Dirut PLN Fahmi Mochtar hingga Adik Eks Wapres Jusuf Kalla Jadi Tersangka Korupsi PLTU Kalbar

| 06 Oct 2025 16:20
Dirut PLN Fahmi Mochtar hingga Adik Eks Wapres Jusuf Kalla Jadi Tersangka Korupsi PLTU Kalbar
Kepala Korps Pemberantasan Tindak Pidana Korupsi, Irjen Cahyono Wibowo (Era.id/Sachril)

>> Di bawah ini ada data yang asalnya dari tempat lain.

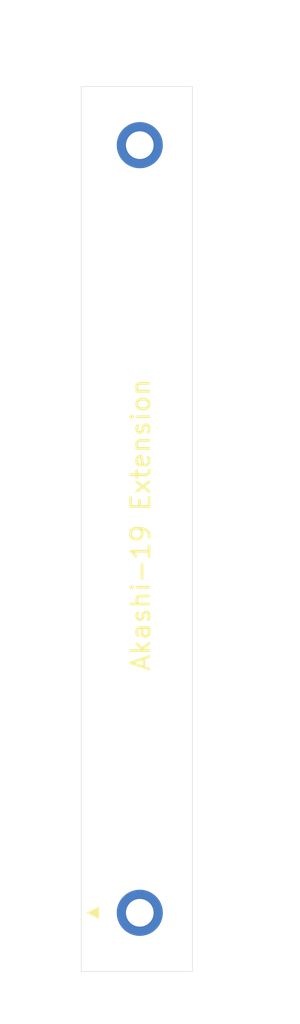
<source format=kicad_pcb>
(kicad_pcb (version 20221018) (generator pcbnew)

  (general
    (thickness 1.6)
  )

  (paper "A4")
  (layers
    (0 "F.Cu" signal)
    (31 "B.Cu" signal)
    (32 "B.Adhes" user "B.Adhesive")
    (33 "F.Adhes" user "F.Adhesive")
    (34 "B.Paste" user)
    (35 "F.Paste" user)
    (36 "B.SilkS" user "B.Silkscreen")
    (37 "F.SilkS" user "F.Silkscreen")
    (38 "B.Mask" user)
    (39 "F.Mask" user)
    (40 "Dwgs.User" user "User.Drawings")
    (41 "Cmts.User" user "User.Comments")
    (42 "Eco1.User" user "User.Eco1")
    (43 "Eco2.User" user "User.Eco2")
    (44 "Edge.Cuts" user)
    (45 "Margin" user)
    (46 "B.CrtYd" user "B.Courtyard")
    (47 "F.CrtYd" user "F.Courtyard")
    (48 "B.Fab" user)
    (49 "F.Fab" user)
    (50 "User.1" user)
    (51 "User.2" user)
    (52 "User.3" user)
    (53 "User.4" user)
    (54 "User.5" user)
    (55 "User.6" user)
    (56 "User.7" user)
    (57 "User.8" user)
    (58 "User.9" user)
  )

  (setup
    (pad_to_mask_clearance 0)
    (pcbplotparams
      (layerselection 0x00010fc_ffffffff)
      (plot_on_all_layers_selection 0x0000000_00000000)
      (disableapertmacros false)
      (usegerberextensions false)
      (usegerberattributes true)
      (usegerberadvancedattributes true)
      (creategerberjobfile true)
      (dashed_line_dash_ratio 12.000000)
      (dashed_line_gap_ratio 3.000000)
      (svgprecision 4)
      (plotframeref false)
      (viasonmask false)
      (mode 1)
      (useauxorigin false)
      (hpglpennumber 1)
      (hpglpenspeed 20)
      (hpglpendiameter 15.000000)
      (dxfpolygonmode true)
      (dxfimperialunits true)
      (dxfusepcbnewfont true)
      (psnegative false)
      (psa4output false)
      (plotreference true)
      (plotvalue true)
      (plotinvisibletext false)
      (sketchpadsonfab false)
      (subtractmaskfromsilk false)
      (outputformat 1)
      (mirror false)
      (drillshape 1)
      (scaleselection 1)
      (outputdirectory "")
    )
  )

  (net 0 "")

  (gr_poly
    (pts
      (xy 114.935 136.525)
      (xy 116.205 135.89)
      (xy 116.205 137.16)
    )

    (stroke (width 0.1) (type solid)) (fill solid) (layer "F.SilkS") (tstamp b9cad1a9-d7b6-491d-9f86-74acaa9f8136))
  (gr_line (start 126.365 46.99) (end 114.3 46.99)
    (stroke (width 0.05) (type default)) (layer "Edge.Cuts") (tstamp 373721ff-0cae-4898-ae81-14c54764aa40))
  (gr_line (start 114.3 46.99) (end 114.3 142.875)
    (stroke (width 0.05) (type default)) (layer "Edge.Cuts") (tstamp a07e612c-d441-4c79-a738-c963a7fa7edf))
  (gr_line (start 126.365 46.99) (end 126.365 142.875)
    (stroke (width 0.05) (type default)) (layer "Edge.Cuts") (tstamp a5428b57-cfb6-48ac-a216-4c8e282e93d5))
  (gr_line (start 126.365 142.875) (end 114.3 142.875)
    (stroke (width 0.05) (type default)) (layer "Edge.Cuts") (tstamp f65ee272-cd63-44e7-ac3c-d896f126a94a))
  (gr_text "Akashi-19 Extension" (at 121.92 110.49 90) (layer "F.SilkS") (tstamp 0d3744ac-8c2c-47a2-a315-5bef9cd60361)
    (effects (font (size 2 2) (thickness 0.3) bold) (justify left bottom))
  )
  (dimension (type aligned) (layer "Cmts.User") (tstamp 3f6ae0d4-a198-4f1c-ad9e-4b4da411e563)
    (pts (xy 126.365 46.99) (xy 126.365 142.875))
    (height -6.985)
    (gr_text "95.8850 mm" (at 131.95 94.9325 90) (layer "Cmts.User") (tstamp 3f6ae0d4-a198-4f1c-ad9e-4b4da411e563)
      (effects (font (size 1.25 1.25) (thickness 0.15)))
    )
    (format (prefix "") (suffix "") (units 3) (units_format 1) (precision 4))
    (style (thickness 0.05) (arrow_length 1.27) (text_position_mode 0) (extension_height 0.58642) (extension_offset 0.5) keep_text_aligned)
  )
  (dimension (type aligned) (layer "Cmts.User") (tstamp 683a10c9-f96f-41a1-aa34-91ac54f23ebc)
    (pts (xy 120.65 53.34) (xy 114.3 53.34))
    (height 8.89)
    (gr_text "6.3500 mm" (at 117.475 43.05) (layer "Cmts.User") (tstamp 683a10c9-f96f-41a1-aa34-91ac54f23ebc)
      (effects (font (size 1.25 1.25) (thickness 0.15)))
    )
    (format (prefix "") (suffix "") (units 3) (units_format 1) (precision 4))
    (style (thickness 0.1) (arrow_length 1.27) (text_position_mode 0) (extension_height 0.58642) (extension_offset 0.5) keep_text_aligned)
  )
  (dimension (type aligned) (layer "Cmts.User") (tstamp b7156678-2a85-4008-b792-49a7b48a71cf)
    (pts (xy 114.3 47.625) (xy 126.365 47.625))
    (height -7.62)
    (gr_text "12.0650 mm" (at 120.3325 38.605) (layer "Cmts.User") (tstamp b7156678-2a85-4008-b792-49a7b48a71cf)
      (effects (font (size 1.25 1.25) (thickness 0.15)))
    )
    (format (prefix "") (suffix "") (units 3) (units_format 1) (precision 4))
    (style (thickness 0.1) (arrow_length 1.27) (text_position_mode 0) (extension_height 0.58642) (extension_offset 0.5) keep_text_aligned)
  )
  (dimension (type aligned) (layer "Cmts.User") (tstamp c63ddd5a-ccd1-4385-b054-feea46ffa77e)
    (pts (xy 120.65 136.525) (xy 120.65 142.875))
    (height 8.255)
    (gr_text "6.3500 mm" (at 110.995 139.7 90) (layer "Cmts.User") (tstamp c63ddd5a-ccd1-4385-b054-feea46ffa77e)
      (effects (font (size 1.25 1.25) (thickness 0.15)))
    )
    (format (prefix "") (suffix "") (units 3) (units_format 1) (precision 4))
    (style (thickness 0.1) (arrow_length 1.27) (text_position_mode 0) (extension_height 0.58642) (extension_offset 0.5) keep_text_aligned)
  )
  (dimension (type aligned) (layer "Cmts.User") (tstamp f2916048-0891-42c1-bec0-0b9e5b4d1122)
    (pts (xy 120.65 136.525) (xy 114.3 136.525))
    (height -11.43)
    (gr_text "6.3500 mm" (at 117.475 146.555) (layer "Cmts.User") (tstamp f2916048-0891-42c1-bec0-0b9e5b4d1122)
      (effects (font (size 1.25 1.25) (thickness 0.15)))
    )
    (format (prefix "") (suffix "") (units 3) (units_format 1) (precision 4))
    (style (thickness 0.1) (arrow_length 1.27) (text_position_mode 0) (extension_height 0.58642) (extension_offset 0.5) keep_text_aligned)
  )

  (via locked (at 120.65 136.525) (size 5) (drill 3) (layers "F.Cu" "B.Cu") (net 0) (tstamp 9abafc31-d8aa-4995-907e-630e8b8ed696))
  (via locked (at 120.65 53.34) (size 5) (drill 3) (layers "F.Cu" "B.Cu") (net 0) (tstamp aca78e2d-5c92-4490-9e73-036c923a1ad7))

)

</source>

ERA.id - Direktur PLN periode 2008-2009, Fahmi Mochtar, hingga Presiden Direktur PT BRN Halim Kalla yang juga adik dari Wakil Presiden ke-10 dan 12 Jusuf Kalla, resmi ditetapkan sebagai tersangka. Mereka terlibat kasus dugaan korupsi pembangunan Pembangkit Listrik Tenaga Uap (PLTU) 1 Kalimantan Barat.

Korps Pemberantasan Tindak Pidana Korupsi Polri (Kortas Tipikor) menetapkan empat orang sebagai tersangka kasus korupsi pembangunan Pembangkit Listrik Tenaga Uap (PLTU) 1 Kalimantan Barat (Kalbar) di kawasan Kabupaten Mempawah, Kalbar pada 2008-2018. Keempat tersangka itu adalah Dirut PLN periode 2008-2009, Fahmi Mochtar (FM); Presiden Direktur PT BRN, Halim Kalla (HK); Dirut PT BRN, RR; dan Dirut PT Praba, HYL.

Kepala Korps Pemberantasan Tindak Pidana Korupsi, Irjen Cahyono Wibowo membenarkan Halim Kalla adalah adik dari Wakil Presiden ke-10 dan 12 Jusuf Kalla.

"Jadi yang ditanyakan memang demikian, dan kalau saya melihat terkait rilis ini memang kami hanya inisial saja," kata Cahyono saat konferensi pers di kantornya, Senin (6/10/2025).

Cahyono menjelaskan kasus berawal ketika PLN mengadakan lelang ulang untuk pekerjaan pembangunan PLTU 1 Kalbar dengan kapasitas output sebesar 2x50 MegaWatt pada 2008 silam.

Namun sebelum pelaksanaan lelang tersebut, PLN melakukan permufakatan dengan PT BRN dengan tujuan untuk memenangkan PT BRN dalam lelang.

Pada 2009 sebelum dilaksanakan tanda tangan kontrak, KSO BRN mengalihkan pekerjaan kepada PT PI, termasuk penguasaan terhadap rekening KSO BRN, dengan kesepakatan pemberian imbalan kepada pihak PT BRN.

"Pada saat dilaksanakan tanda tangan kontrak pada tanggal 11 Juni 2009, pihak PLN belum mendapatkan pendanaan, dan mengetahui KSO BRN belum melengkapi persyaratan," jelasnya.

KSO BRN dan PT PI baru menyelesaikan 57 persen pekerjaan hingga 28 Februari 2012. Sampai amandemen kontrak ke-10 yang berakhir pada 31 Desember 2018, KSO BRN maupun PT PI tidak mampu menyelesaikan pekerjaan, atau hanya mencapai 85,56 persen karena ketidakmampuan keuangan.

Namun diduga ada aliran atau transaksi keuangan dari rekening KSO BRN yang berasal dari pembayaran proyek ke para tersangka dan pihak lain.

"Bahwa KSO BRN telah menerima pembayaran dari PT PLN sebesar Rp323.199.898.518 untuk pekerjaan konstruksi sipil dan sebesar USD62.410.523,20 untuk pekerjaan mechanical electrical," jelasnya.

"Total kerugian negaranya itu 62 (juta USD), totalnya itu sekarang (sekitar) itu Rp1,3 triliun ya kalau sekarang dengan kurs sekarang. Jadi (sekitar) Rp1,35 (triliun)," sambungnya.

Namun keempat tersangka ini belum ditahan. Mereka dijerat Pasal 2 ayat 1 dan/atau Pasal 3 UU Nomor 1 Tahun 1999 tentang Pemberantasan Tindak Pidana Korupsi sebagaimana telah diubah dalam UU Nomor 20 Tahun 2001 tentang Pemberantasan Tindak Pidana Korupsi juncto Pasal 55 ayat 1 ke-1 KUHP.

Penyidik akan segera memanggil keempat pelaku untuk diperiksa sebagai tersangka. Kortas Tipikor juga akan mendalami dugaan tindak pidana pencucian uang dari perkara ini.